The collection in ELAR draws on various project sources. From 2010-2011 Ellis and Kral began documentation under a Language Recording and Archiving Project for Ngaanyatjarra Media (Aboriginal Corporation) Maintenance of Indigenous Languages and Recordings (MILR) Program Grant (Commonwealth Government). The next phase of research (2012-2013) was supported by ELDP (Endangered Languages Documentation Programme) Small Grant SG0187. Jennifer Green was supported by an ARC (Australian Research Council) Fellowship (DP110102767) and Inge Kral by an ARC DECRA Award (DE120100720).
Further research was undertaken by Ellis, Green and Kral under an Australian Research Council (ARC) – Discovery Indigenous Award (IN150100018 ‘Western Desert speech styles and verbal arts’) granted to Elizabeth Marrkilyi Ellis (2015-2019). This collection (including narratives, songs and games, and sign language, but excluding additional yirrkapiri wangka files) has been archived with the Pacific and Regional Archive for Digital Sources in Endangered Cultures (PARADISEC) as the Western Desert Verbal Arts Project Collection, WDVA1: http://catalog.paradisec.org.au/collections/WDVA1 Open Access DOI: 10.26278/5b589e9084c3b. Plans are underway to archive the full collection at AIATSIS (the Australian Institute for Aboriginal and Torres Strait Islander Studies) in Canberra, Australia.

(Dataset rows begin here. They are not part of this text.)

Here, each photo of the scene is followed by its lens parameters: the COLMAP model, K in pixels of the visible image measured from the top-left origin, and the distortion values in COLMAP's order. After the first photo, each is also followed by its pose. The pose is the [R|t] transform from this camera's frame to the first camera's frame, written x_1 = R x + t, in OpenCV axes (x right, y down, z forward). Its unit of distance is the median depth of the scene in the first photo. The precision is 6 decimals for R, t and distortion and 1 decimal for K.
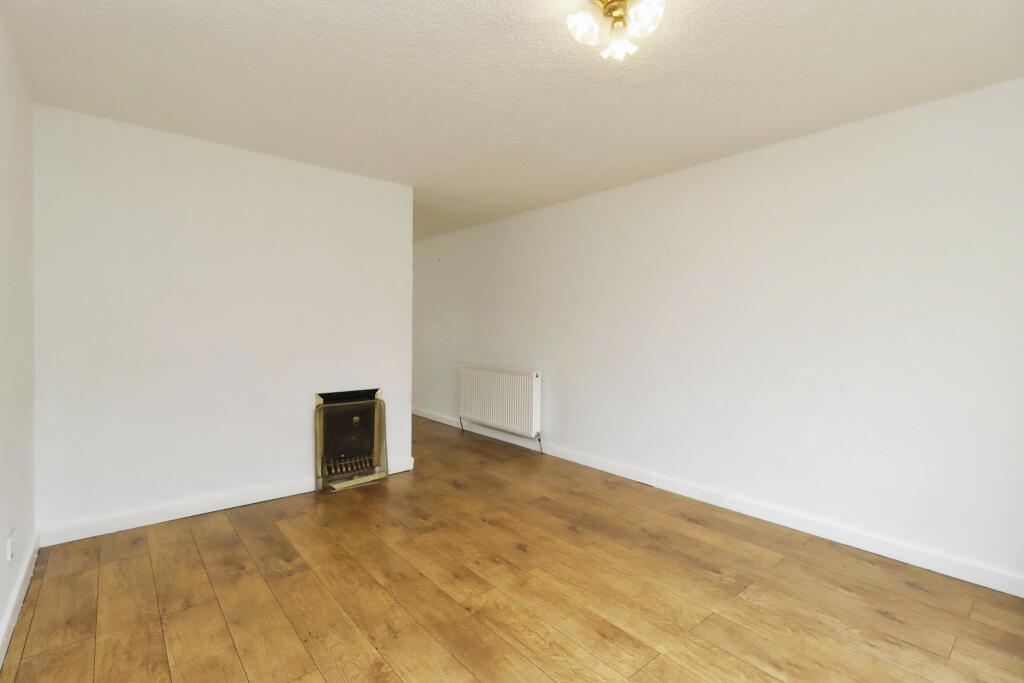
lens RADIAL K [[475.1, 0, 505.3], [0, 475.1, 322.7], [0, 0, 1]] dist [0.008595, 0.000091]
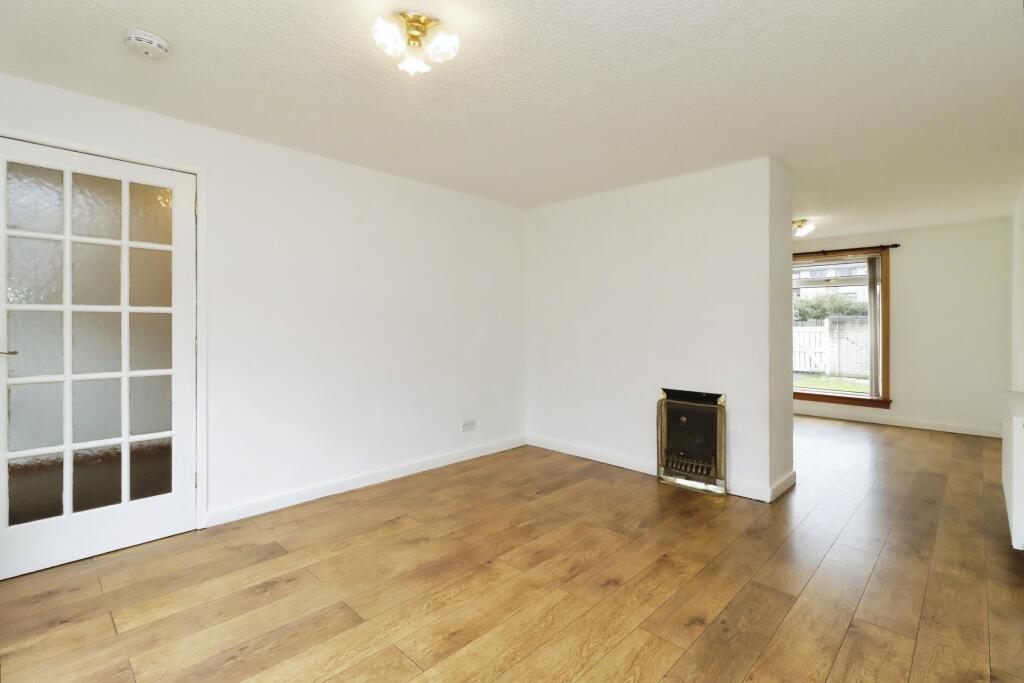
lens RADIAL K [[475.1, 0, 512.8], [0, 475.1, 331.1], [0, 0, 1]] dist [0.008595, 0.000091]
pose [[0.098019, 0.004009, -0.995176, 0.930841], [0.007940, 0.999957, 0.004810, 0.014380], [0.995153, -0.008373, 0.097983, 0.793764]]
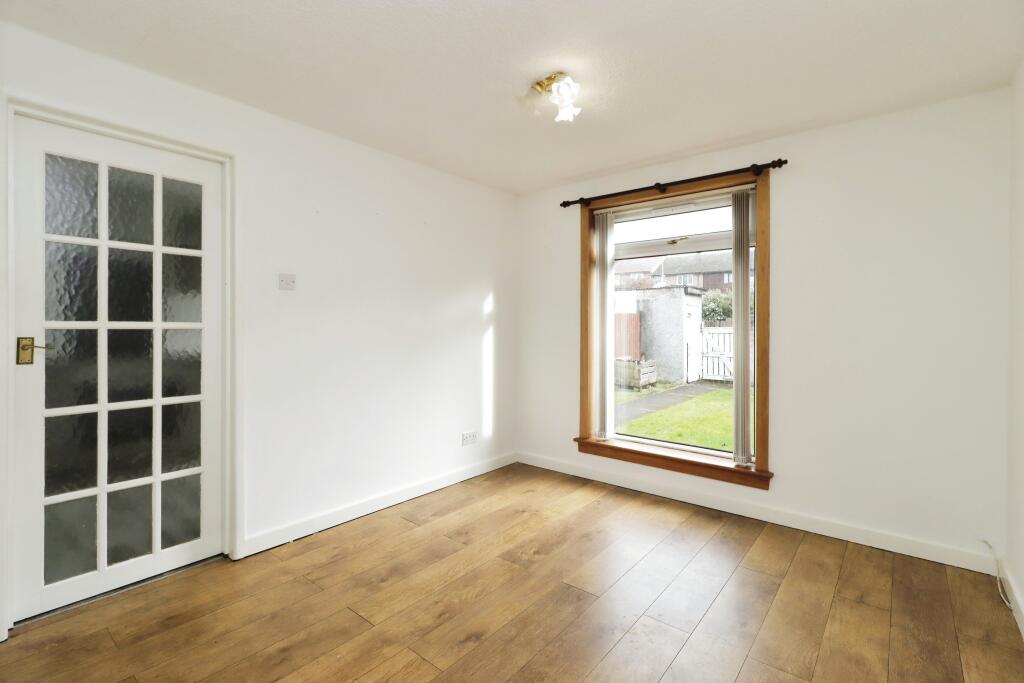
lens RADIAL K [[475.1, 0, 489.8], [0, 475.1, 332.8], [0, 0, 1]] dist [0.008595, 0.000091]
pose [[0.172169, 0.010408, -0.985012, 0.789991], [-0.009429, 0.999916, 0.008918, 0.015168], [0.985022, 0.007752, 0.172253, 0.944519]]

Different aspects of the deposited material have been promoted in publications including:
Ellis, E.M., J. Green & I. Kral (eds.) (2020) i-Tjuma i-Stories: Ngaanyatjarra ‘iPad’ stories from the Western Desert of Central Australia, Perth: UWA Publishers.
Ellis, E.M., J. Green & I. Kral (2019) ‘i-Tjuma: The journey of a collection – from documentation to delivery’. In L. Barwick, J. Green, & P. Vaarzon-Morel (Eds) Archival returns: Central Australia and beyond. LD&C Special Publication 18. University of Hawai’i Press & Sydney University Press, Honolulu & Sydney, pp. 303 – 323.

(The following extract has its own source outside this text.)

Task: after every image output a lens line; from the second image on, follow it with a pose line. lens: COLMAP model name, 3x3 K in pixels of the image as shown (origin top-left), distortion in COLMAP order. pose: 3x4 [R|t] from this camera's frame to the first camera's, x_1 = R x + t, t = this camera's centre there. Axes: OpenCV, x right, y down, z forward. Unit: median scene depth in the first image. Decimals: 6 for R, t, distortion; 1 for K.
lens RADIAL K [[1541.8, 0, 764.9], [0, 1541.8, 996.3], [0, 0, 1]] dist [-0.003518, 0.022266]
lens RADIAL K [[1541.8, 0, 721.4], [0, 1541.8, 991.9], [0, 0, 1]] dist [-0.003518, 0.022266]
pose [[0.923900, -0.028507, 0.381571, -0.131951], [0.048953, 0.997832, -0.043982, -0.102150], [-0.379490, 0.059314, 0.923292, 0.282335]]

Ellis, E.M., J. Green & I. Kral (2017) ‘Family in mind: Socio-spatial knowledge in a Ngaatjatjarra/Ngaanyatjarra children’s game’. Research on Children and Social Interaction, Vol. 1, No. 2, pp. 164 – 198. https://doi.org/10.1558/rcsi.28442.
Ellis, E.M., J. Green, I. Kral & L. Reed (2019) ‘Mara yurriku: Western Desert sign languages’. Australian Aboriginal Studies. Journal of the Australian Institute of Aboriginal and Torres Strait Islander Studies, Vol. 2, pp. 89-111.
Kral, I. & E.M. Ellis (2020) In the Time of Their Lives. Wangka kutjupa-kutjuparringu: How talk has changed in the Western Desert. Perth, Western Australia: UWA Publishers.
Kral, I., J. Green & E.M. Ellis (2019) ‘Wangkarra: Communication and the verbal arts of Australia’s Western Desert’. International Journal of Intangible Heritage, Vol. 14, pp. 5-17.
Acknowledgement and citation
We wish to thank the Ngaanyatjarra community for supporting and participating in this research.
To refer to any data from the collection, please cite as follows:
Ellis, E.M., Jenny Green & Inge Kral. 2014. Documentation of the verbal arts of the Western Desert people of Australia, 2010 – 2013. Endangered Languages Archive. Handle: http://hdl.handle.net/2196/00-0000-0000-000A-0C05-A. Accessed on [insert date here].
All information on individual participants is available in the metadata and should be acknowledged in any citation.